------ LISTED ENTRIES ------

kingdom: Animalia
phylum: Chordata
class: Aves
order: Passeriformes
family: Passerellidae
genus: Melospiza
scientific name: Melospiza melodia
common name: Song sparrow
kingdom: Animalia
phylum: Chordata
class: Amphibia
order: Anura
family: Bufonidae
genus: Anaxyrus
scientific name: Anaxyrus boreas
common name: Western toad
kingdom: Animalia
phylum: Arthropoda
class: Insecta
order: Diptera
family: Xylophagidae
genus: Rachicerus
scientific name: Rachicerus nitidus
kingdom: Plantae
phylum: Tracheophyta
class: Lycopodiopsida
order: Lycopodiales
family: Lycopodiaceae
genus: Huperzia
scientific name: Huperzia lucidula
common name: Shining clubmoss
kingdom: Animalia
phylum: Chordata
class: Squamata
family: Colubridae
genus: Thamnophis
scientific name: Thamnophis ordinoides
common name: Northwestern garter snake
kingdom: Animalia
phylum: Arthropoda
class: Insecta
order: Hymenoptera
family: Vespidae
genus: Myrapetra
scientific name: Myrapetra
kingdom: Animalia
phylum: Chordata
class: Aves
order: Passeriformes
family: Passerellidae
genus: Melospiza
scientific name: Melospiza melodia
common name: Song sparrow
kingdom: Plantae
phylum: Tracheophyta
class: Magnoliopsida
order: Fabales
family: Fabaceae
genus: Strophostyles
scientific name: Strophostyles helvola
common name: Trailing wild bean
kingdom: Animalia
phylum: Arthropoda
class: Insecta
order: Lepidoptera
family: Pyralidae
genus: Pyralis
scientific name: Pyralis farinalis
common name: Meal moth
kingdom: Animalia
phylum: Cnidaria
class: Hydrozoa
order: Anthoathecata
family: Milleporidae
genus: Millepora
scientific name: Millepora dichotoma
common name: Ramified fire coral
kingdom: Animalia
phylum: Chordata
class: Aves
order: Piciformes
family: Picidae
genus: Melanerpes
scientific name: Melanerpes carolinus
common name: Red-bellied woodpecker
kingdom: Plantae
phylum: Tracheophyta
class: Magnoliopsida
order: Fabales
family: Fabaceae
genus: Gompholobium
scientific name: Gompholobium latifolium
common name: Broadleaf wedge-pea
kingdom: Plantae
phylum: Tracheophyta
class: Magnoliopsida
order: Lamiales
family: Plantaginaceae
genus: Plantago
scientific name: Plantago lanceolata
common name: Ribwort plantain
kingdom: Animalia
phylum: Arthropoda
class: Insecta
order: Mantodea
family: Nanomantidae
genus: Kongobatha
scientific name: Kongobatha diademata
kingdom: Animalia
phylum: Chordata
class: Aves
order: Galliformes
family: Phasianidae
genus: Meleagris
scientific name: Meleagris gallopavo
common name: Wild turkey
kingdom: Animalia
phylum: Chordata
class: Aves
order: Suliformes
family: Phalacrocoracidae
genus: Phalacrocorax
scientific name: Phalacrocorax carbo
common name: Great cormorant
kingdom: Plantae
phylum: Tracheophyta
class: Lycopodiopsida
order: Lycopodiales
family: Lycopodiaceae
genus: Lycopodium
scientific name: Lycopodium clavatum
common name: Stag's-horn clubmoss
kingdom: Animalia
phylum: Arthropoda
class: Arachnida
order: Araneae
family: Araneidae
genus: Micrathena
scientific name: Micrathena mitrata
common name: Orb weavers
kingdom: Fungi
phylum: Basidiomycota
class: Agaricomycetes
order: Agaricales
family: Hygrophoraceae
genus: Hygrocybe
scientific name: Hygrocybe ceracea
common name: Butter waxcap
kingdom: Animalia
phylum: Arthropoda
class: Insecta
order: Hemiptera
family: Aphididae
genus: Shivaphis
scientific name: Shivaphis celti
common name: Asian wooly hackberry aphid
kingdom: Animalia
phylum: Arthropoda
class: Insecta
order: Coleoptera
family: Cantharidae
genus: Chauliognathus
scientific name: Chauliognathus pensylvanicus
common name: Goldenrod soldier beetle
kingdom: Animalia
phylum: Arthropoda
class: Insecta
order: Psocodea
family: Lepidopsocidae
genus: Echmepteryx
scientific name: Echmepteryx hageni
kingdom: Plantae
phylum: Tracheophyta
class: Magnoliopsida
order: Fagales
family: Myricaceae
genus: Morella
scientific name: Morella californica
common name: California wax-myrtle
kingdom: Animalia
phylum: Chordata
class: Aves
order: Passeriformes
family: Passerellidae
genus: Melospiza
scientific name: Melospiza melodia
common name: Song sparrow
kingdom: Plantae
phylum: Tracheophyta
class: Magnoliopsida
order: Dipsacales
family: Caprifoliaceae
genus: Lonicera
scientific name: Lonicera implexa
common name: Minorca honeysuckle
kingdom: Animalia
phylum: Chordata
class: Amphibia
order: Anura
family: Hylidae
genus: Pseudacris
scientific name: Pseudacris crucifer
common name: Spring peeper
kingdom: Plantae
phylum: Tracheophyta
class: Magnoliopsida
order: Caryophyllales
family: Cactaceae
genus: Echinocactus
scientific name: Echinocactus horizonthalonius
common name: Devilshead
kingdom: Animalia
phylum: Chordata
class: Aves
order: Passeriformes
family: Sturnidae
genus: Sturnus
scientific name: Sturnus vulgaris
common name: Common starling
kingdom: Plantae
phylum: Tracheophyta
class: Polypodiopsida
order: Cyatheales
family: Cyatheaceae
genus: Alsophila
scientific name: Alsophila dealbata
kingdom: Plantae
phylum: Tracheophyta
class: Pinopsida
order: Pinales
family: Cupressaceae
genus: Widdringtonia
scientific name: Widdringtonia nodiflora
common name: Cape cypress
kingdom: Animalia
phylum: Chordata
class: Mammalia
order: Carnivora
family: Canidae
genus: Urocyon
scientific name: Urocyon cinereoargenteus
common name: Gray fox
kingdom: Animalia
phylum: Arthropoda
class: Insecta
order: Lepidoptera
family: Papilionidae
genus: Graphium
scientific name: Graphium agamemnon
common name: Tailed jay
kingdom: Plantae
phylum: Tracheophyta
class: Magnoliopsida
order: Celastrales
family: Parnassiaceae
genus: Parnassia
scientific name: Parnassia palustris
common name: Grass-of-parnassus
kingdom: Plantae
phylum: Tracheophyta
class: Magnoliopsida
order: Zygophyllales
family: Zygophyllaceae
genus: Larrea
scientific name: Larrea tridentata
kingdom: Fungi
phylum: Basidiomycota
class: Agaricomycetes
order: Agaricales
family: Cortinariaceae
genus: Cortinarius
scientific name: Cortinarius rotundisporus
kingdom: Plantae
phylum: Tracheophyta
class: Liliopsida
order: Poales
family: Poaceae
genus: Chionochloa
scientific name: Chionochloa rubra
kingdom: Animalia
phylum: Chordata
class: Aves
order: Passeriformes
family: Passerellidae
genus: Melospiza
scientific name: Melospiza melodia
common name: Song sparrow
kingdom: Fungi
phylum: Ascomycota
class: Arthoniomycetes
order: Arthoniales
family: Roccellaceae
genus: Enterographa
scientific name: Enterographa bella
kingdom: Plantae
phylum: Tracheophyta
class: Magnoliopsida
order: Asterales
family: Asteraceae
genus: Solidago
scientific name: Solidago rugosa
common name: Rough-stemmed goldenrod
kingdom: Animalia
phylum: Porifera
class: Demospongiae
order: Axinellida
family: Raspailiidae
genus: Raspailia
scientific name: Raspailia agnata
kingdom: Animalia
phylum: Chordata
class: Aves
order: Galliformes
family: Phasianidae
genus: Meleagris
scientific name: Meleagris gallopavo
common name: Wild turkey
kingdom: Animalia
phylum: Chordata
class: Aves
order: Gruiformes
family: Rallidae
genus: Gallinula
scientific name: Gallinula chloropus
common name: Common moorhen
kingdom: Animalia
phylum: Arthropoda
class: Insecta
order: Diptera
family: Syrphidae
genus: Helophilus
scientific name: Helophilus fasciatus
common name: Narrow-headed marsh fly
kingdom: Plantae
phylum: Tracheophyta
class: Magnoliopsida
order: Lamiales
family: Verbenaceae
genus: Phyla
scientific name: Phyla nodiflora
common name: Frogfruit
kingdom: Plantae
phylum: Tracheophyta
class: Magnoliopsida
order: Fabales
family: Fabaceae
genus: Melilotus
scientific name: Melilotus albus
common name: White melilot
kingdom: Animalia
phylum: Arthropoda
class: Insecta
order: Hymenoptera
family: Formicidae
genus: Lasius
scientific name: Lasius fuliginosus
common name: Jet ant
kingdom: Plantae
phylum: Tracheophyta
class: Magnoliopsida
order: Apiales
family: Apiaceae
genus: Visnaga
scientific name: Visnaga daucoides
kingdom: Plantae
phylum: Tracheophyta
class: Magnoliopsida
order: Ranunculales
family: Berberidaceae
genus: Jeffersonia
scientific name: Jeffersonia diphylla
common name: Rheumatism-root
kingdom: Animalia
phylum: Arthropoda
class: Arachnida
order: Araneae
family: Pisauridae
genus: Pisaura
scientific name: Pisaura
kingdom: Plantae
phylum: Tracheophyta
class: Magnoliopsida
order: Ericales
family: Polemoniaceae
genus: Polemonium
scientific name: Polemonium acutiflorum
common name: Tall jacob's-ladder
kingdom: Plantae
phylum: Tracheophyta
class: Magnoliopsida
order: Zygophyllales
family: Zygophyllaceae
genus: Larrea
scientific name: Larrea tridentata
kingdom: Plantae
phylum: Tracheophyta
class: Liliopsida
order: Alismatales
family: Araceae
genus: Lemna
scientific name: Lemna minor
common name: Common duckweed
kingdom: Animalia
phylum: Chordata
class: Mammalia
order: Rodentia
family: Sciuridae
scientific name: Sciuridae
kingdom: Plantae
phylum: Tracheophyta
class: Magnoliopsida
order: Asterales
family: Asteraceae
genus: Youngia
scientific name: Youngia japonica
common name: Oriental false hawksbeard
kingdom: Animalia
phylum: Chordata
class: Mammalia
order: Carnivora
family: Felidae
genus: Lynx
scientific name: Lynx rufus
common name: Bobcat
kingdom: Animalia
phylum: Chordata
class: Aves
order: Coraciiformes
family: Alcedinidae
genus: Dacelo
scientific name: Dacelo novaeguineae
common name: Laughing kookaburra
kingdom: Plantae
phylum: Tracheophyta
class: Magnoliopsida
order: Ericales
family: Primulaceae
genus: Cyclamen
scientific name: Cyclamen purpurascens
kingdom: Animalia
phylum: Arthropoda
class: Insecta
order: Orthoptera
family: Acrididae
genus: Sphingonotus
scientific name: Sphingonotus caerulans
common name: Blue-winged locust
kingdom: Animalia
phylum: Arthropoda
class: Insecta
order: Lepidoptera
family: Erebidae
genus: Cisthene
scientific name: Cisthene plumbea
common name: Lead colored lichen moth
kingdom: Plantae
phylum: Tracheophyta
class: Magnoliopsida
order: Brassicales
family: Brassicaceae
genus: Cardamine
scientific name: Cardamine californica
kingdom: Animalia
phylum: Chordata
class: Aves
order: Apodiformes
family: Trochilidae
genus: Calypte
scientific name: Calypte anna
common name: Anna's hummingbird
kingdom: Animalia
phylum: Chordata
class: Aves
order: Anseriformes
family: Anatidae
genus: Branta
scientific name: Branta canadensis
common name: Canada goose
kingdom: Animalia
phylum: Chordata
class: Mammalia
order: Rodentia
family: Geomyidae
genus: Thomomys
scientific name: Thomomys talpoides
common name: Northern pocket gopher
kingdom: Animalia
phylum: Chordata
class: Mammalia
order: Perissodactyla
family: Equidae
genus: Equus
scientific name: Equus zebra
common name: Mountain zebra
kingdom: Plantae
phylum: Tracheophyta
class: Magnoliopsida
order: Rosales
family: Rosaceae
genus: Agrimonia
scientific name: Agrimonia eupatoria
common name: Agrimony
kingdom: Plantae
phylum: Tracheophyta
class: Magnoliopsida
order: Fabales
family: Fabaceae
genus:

------

GOAL -
Convert the stretch of items from the line containing "scientific name: Phalacrocorax carbo" through the line containing "scientific name: Lycopodium clavatum" into a two-column CSV headed field and value. Give one row per line, with each field in quotation marks and any line breaks replaced by spaces.

RESULT -
field,value
"scientific name:","Phalacrocorax carbo"
"common name:","Great cormorant"
"kingdom:","Plantae"
"phylum:","Tracheophyta"
"class:","Lycopodiopsida"
"order:","Lycopodiales"
"family:","Lycopodiaceae"
"genus:","Lycopodium"
"scientific name:","Lycopodium clavatum"